The Spokane Symphony Orchestra, under the baton of resident conductor Morihiko Nakahara, will perform three 19th century works from France, England and Germany this weekend in a program titled “Elgar’s Enigma Variations.”
Roman Carnival Overture, Op. 9 by Hector Berlioz, Edward Elgar’s best-known large orchestral work, Variations on an Original Theme for Orchestra (“Enigma”), Op. 36, and Violin Concerto in D Major, Op. 77 by Johannes Brahms are orchestral showpieces that feature all the instrumental families.
The two larger works, the Brahms and the Elgar, have something in common, Nakahara wrote in an email.
“The two large scale works on this program share a common bond of friendship,” Nakahara said. “Although people sometimes think we musicians are ‘loners,’ we are always positively affected by friends and colleagues with whom we work.”
In writing his violin concerto Brahms collaborated with his good friend Joseph Joachim, a virtuoso violinist, and dedicated the piece in his honor.
Together, they wrote a piece of music requiring a technique that frightened many soloists. And when Brahms’s Violin Concerto premiered in 1879, initial reactions were not entirely positive.
The concerto is cast in the three standard movements. The lengthy first movement has brilliant writing for orchestra with a stunning cadenza for the soloist. The slow second movement incorporates a melodic theme of longing by the oboe which is then embellished by the solo violin. The rondo finale imitates Gypsy musicians who performed in the cafés of central Europe. This movement also demands dazzling passage work and cadenza for the soloist.
In Elgar’s case, he turned to his friends as inspiration.
Elgar was, to many, a very model of the proper, conservative artist of the Edwardian era. Most people are familiar with his concert march “Pomp and Circumstance” – a ubiquitous musical presence at commencement ceremonies. Elgar, a self-taught musician, was the first English composer since Henry Purcell (1659-1695) to achieve world fame.
Elgar’s Enigma Variations is a set of 14 character portrayals of musicians, colleagues and family; he dedicated to it “my friends pictured within.” The enigma has to do with a “secret” idea that is present in the work but never actually heard. Scholars have tried for decades to solve this riddle that Elgar, thankfully, never shared with anyone. It remains a musical magical mystery tour de force.
Nakahara said he doesn’t intend to get into the riddle. “It’s my third time conducting this piece, and every time I end up spending a lot of time researching and thinking about his riddle.” He added that while it’s fascinating to consider, people don’t need to understand the riddle to appreciate the music.

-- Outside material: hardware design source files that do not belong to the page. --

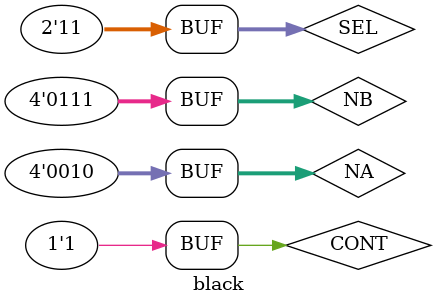
<source format=v>
`timescale 1ns / 1ps


module black;

	// Inputs
	reg [1:0] SEL;
	reg [3:0] NA;
	reg [3:0] NB;
	reg CONT;

	// Outputs
	wire [7:0] SALE;

	// Instantiate the Unit Under Test (UUT)
	BlackBox uut (
		.SEL(SEL), 
		.NA(NA), 
		.NB(NB), 
		.CONT(CONT), 
		.SALE(SALE)
	);

	initial begin
		// Initialize Inputs
		NA = 6;
		NB = 2;
		SEL = 0;
		CONT = 0;
		// Wait 100 ns for global reset to finish
		#100;
		
		NA = 9;
		NB = 3;
		SEL = 1;
		CONT = 0;
		#100;
		
		NA = 4;
		NB = 13;
		SEL = 2;
		CONT = 0;
		#100;
		
		NA = 7;
		NB = 13;
		SEL = 3;
		CONT = 0;
		#100;
		
		NA = 3;
		NB = 5;
		SEL = 0;
		CONT = 1;
		#100;
		
		NA = 15;
		NB = 9;
		SEL = 1;
		CONT = 1;
		#100;
		
		NA = 4;
		NB = 15;
		SEL = 2;
		CONT = 1;
		#100;
		
		NA = 14;
		NB = 7;
		SEL = 3;
		CONT = 1;
		#100;
		
		NA = 15;
		NB = 9;
		SEL = 0;
		CONT = 0;
		#100;
		
		NA = 10;
		NB = 8;
		SEL = 1;
		CONT = 0;
		#100;
		
		NA = 14;
		NB = 6;
		SEL = 2;
		CONT = 0;
		#100;
		
		NA = 9;
		NB = 5;
		SEL = 3;
		CONT = 0;
		#100;
		
		NA = 8;
		NB = 5;
		SEL = 0;
		CONT = 1;
		#100;
		
		NA = 6;
		NB = 9;
		SEL = 1;
		CONT = 1;
		#100;
		
		NA = 11;
		NB = 5;
		SEL = 2;
		CONT = 1;
		#100;
		
		NA = 2;
		NB = 7;
		SEL = 3;
		CONT = 1;
		#100;
        
		// Add stimulus here

	end
      
endmodule


</source>
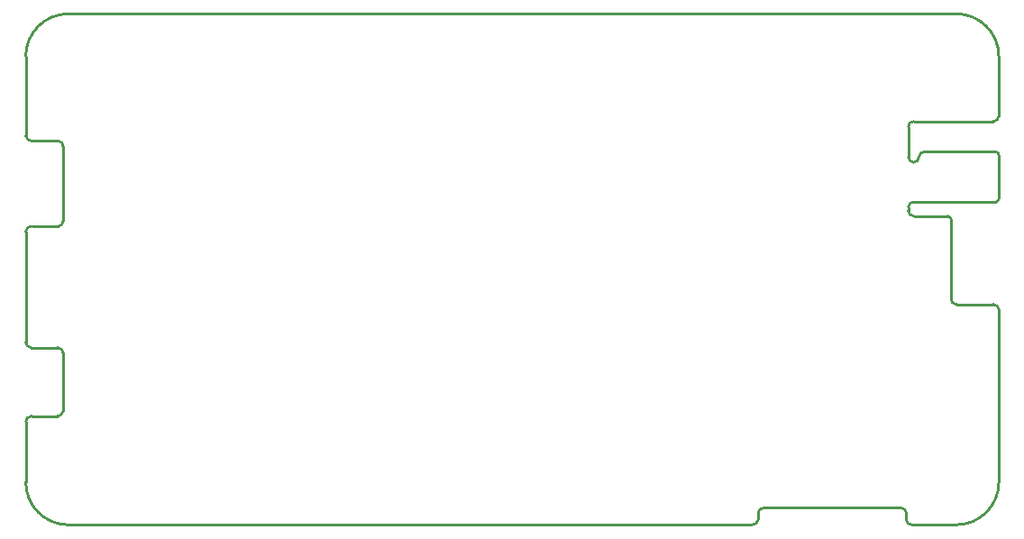
<source format=gko>
G04 Layer_Color=16711935*
%FSLAX25Y25*%
%MOIN*%
G70*
G01*
G75*
%ADD16C,0.01000*%
D16*
X-11811Y138002D02*
G03*
X-13780Y136033I0J-1969D01*
G01*
X-15748Y134065D02*
G03*
X-13780Y136033I0J1969D01*
G01*
X-17717D02*
G03*
X-15748Y134065I1969J0D01*
G01*
X-1969Y112953D02*
G03*
X-3150Y114134I-1181J0D01*
G01*
X-17717Y116102D02*
G03*
X-15748Y114134I1969J0D01*
G01*
X-15746Y119400D02*
G03*
X-17715Y117423I4J-1973D01*
G01*
X-1969Y83465D02*
G03*
X0Y81496I1969J0D01*
G01*
X15748Y79521D02*
G03*
X13780Y81490I-1969J-0D01*
G01*
X-344094Y67552D02*
G03*
X-342131Y65589I1963J0D01*
G01*
X-344094Y143898D02*
G03*
X-341732Y141929I2165J197D01*
G01*
Y110433D02*
G03*
X-344094Y108465I-197J-2165D01*
G01*
X-331890Y110433D02*
G03*
X-330315Y112402I-197J1772D01*
G01*
Y139961D02*
G03*
X-331890Y141929I-1772J197D01*
G01*
X-330315Y63500D02*
G03*
X-332283Y65573I-2021J52D01*
G01*
X-344094Y15748D02*
G03*
X-328346Y0I15748J0D01*
G01*
Y188976D02*
G03*
X-344094Y173228I0J-15748D01*
G01*
X0Y0D02*
G03*
X15748Y15748I0J15748D01*
G01*
Y173228D02*
G03*
X0Y188976I-15748J0D01*
G01*
X13780Y149213D02*
G03*
X15748Y151181I0J1969D01*
G01*
X-15748Y149213D02*
G03*
X-17717Y147244I0J-1969D01*
G01*
X14554Y119400D02*
G03*
X15735Y120581I0J1181D01*
G01*
X15748Y136820D02*
G03*
X14567Y138002I-1181J0D01*
G01*
X-17717Y116102D02*
G03*
X-15748Y114134I1969J0D01*
G01*
X-342021Y40157D02*
G03*
X-344094Y38189I-52J-2021D01*
G01*
X-332283Y40157D02*
G03*
X-330315Y42126I0J1969D01*
G01*
X-18504Y4331D02*
G03*
X-20472Y6299I-1969J0D01*
G01*
X-18504Y1969D02*
G03*
X-16535Y0I1969J0D01*
G01*
X-75590D02*
G03*
X-73228Y1969I197J2165D01*
G01*
X-71260Y6299D02*
G03*
X-73228Y4331I0J-1969D01*
G01*
X-17717Y136033D02*
Y147244D01*
X-11811Y138002D02*
X14567D01*
X-17717Y116102D02*
Y117323D01*
X-15746Y119400D02*
X14554D01*
X-16535Y0D02*
X0D01*
X-71260Y6299D02*
X-20472D01*
X15748Y151181D02*
Y173228D01*
X-1969Y83465D02*
Y112953D01*
X0Y81496D02*
X13780D01*
X15748Y15748D02*
Y79528D01*
X-328346Y0D02*
X-75590D01*
X-344094Y15748D02*
Y38189D01*
X-341732Y110433D02*
X-331890D01*
X-341732Y141929D02*
X-331890D01*
X-328346Y188976D02*
X0D01*
X-344094Y143898D02*
Y173228D01*
X-15748Y149213D02*
X13780D01*
X-330315Y42126D02*
Y63606D01*
X-342131Y65573D02*
X-332283D01*
X-344094Y67552D02*
Y108465D01*
X-330315Y112402D02*
Y139961D01*
X15748Y120600D02*
Y136820D01*
X-15748Y114134D02*
X-3150D01*
X-342021Y40157D02*
X-332283D01*
X-18504Y1969D02*
Y4331D01*
X-73228Y1969D02*
Y4331D01*
M02*

</source>
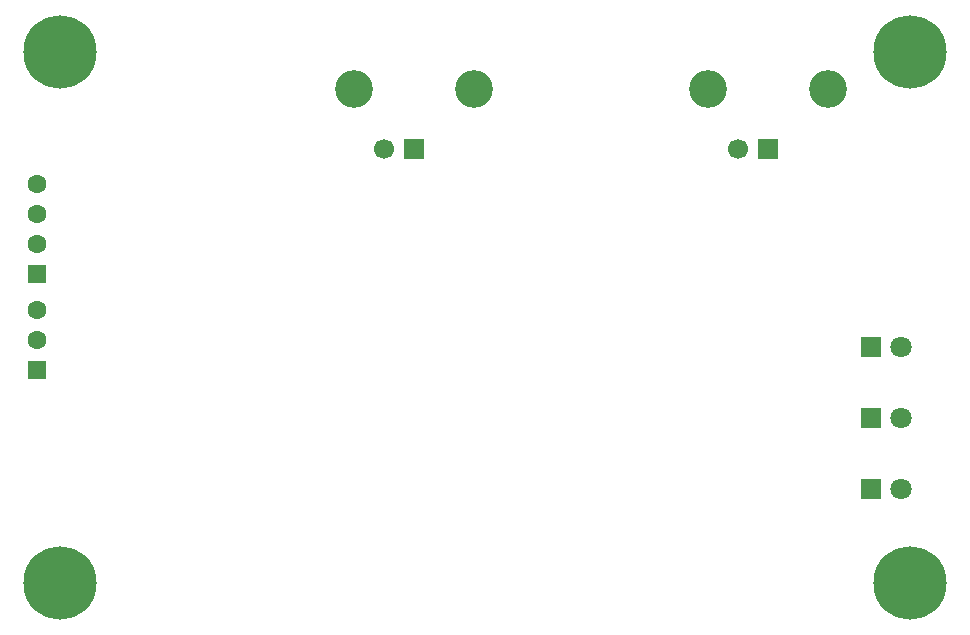
<source format=gbs>
G04 (created by PCBNEW (2013-04-05 BZR 4064)-testing) date 09/08/2013 13:01:54*
%MOIN*%
G04 Gerber Fmt 3.4, Leading zero omitted, Abs format*
%FSLAX34Y34*%
G01*
G70*
G90*
G04 APERTURE LIST*
%ADD10C,0.00393701*%
%ADD11C,0.125984*%
%ADD12R,0.0669291X0.0669291*%
%ADD13C,0.0669291*%
%ADD14R,0.0629764X0.0629764*%
%ADD15C,0.0629724*%
%ADD16R,0.062874X0.062874*%
%ADD17C,0.062874*%
%ADD18R,0.0708661X0.0708661*%
%ADD19C,0.0708661*%
%ADD20C,0.244075*%
G04 APERTURE END LIST*
G54D10*
G54D11*
X91370Y-42566D03*
X87370Y-42566D03*
G54D12*
X89370Y-44566D03*
G54D13*
X88370Y-44566D03*
G54D11*
X79559Y-42566D03*
X75559Y-42566D03*
G54D12*
X77559Y-44566D03*
G54D13*
X76559Y-44566D03*
G54D14*
X65000Y-48744D03*
G54D15*
X65000Y-47744D03*
X65000Y-46744D03*
X65000Y-45744D03*
G54D16*
X65000Y-51944D03*
G54D17*
X65000Y-50944D03*
X65000Y-49944D03*
G54D18*
X92807Y-53543D03*
G54D19*
X93807Y-53543D03*
G54D18*
X92807Y-51181D03*
G54D19*
X93807Y-51181D03*
G54D18*
X92807Y-55905D03*
G54D19*
X93807Y-55905D03*
G54D20*
X94094Y-41338D03*
X94094Y-59055D03*
X65748Y-59055D03*
X65748Y-41338D03*
M02*

</source>
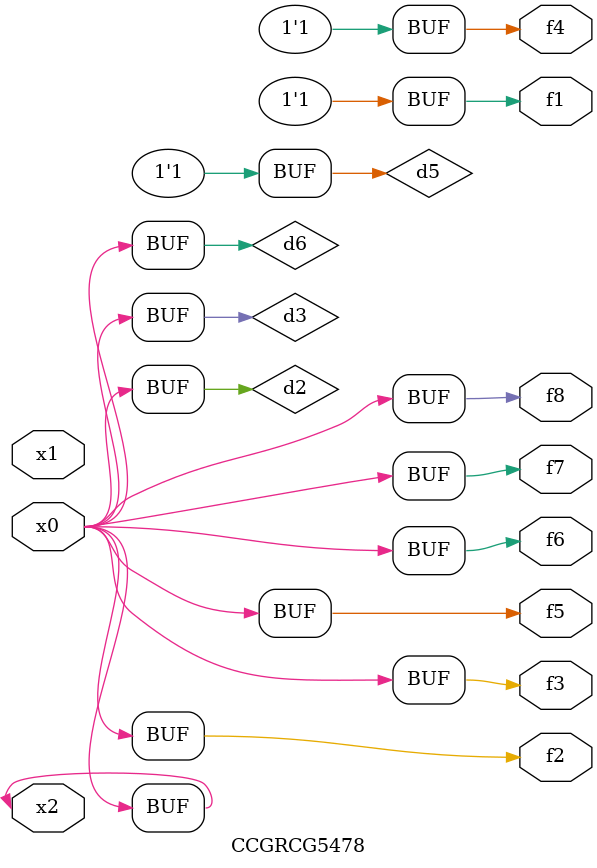
<source format=v>
module CCGRCG5478(
	input x0, x1, x2,
	output f1, f2, f3, f4, f5, f6, f7, f8
);

	wire d1, d2, d3, d4, d5, d6;

	xnor (d1, x2);
	buf (d2, x0, x2);
	and (d3, x0);
	xnor (d4, x1, x2);
	nand (d5, d1, d3);
	buf (d6, d2, d3);
	assign f1 = d5;
	assign f2 = d6;
	assign f3 = d6;
	assign f4 = d5;
	assign f5 = d6;
	assign f6 = d6;
	assign f7 = d6;
	assign f8 = d6;
endmodule

</source>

Certainly the best-known and most powerful variation is Number IX (“Nimrod”), inspired by Elgar’s friend Augustus Jaeger. The piece is performed every year in England on Remembrance Sunday (second Sunday in November) to commemorate the end of World War I. This movement is for England what Samuel Barber’s “Adagio for Strings” is for America – solemn music for collective national mourning and reflection.
Guest artist Saeko Matsuyama began her studies at The Julliard School and went on to receive worldwide acclaim. She has garnered numerous honors, including: First Prize and Audience Prize at the 2004 Sendai International Music Competition, Second Prize at the 2003 Hannover International Violin Competition, and Fourth Prize in the prestigious Queen Elizabeth International Music Competition in 2005.
“I’ve never worked with Saeka Matsuyama before, but my opinion is that she is a wonderful artist who brings her own personal voice and point of view to whatever she performs,” Nakahara said.
“I am very much looking forward to our first collaboration. Also, she’s originally from Nishinomiya (Spokane’s Sister City) … so there is a bit of Spokane connection with her appearance.”
French master Berlioz (1803-1869) extracted two themes from his failed opera “Benvenuto Cellini” and from them fashioned the Roman Carnival Overture, which has become a staple in the symphonic repertoire. It is a favorite for orchestral players, especially the brass section.
This piece doesn’t share a theme with the Brahms and the Elgar, Nakahara noted, “but its brilliance and flash provide a nice contrast to the rest of the program.”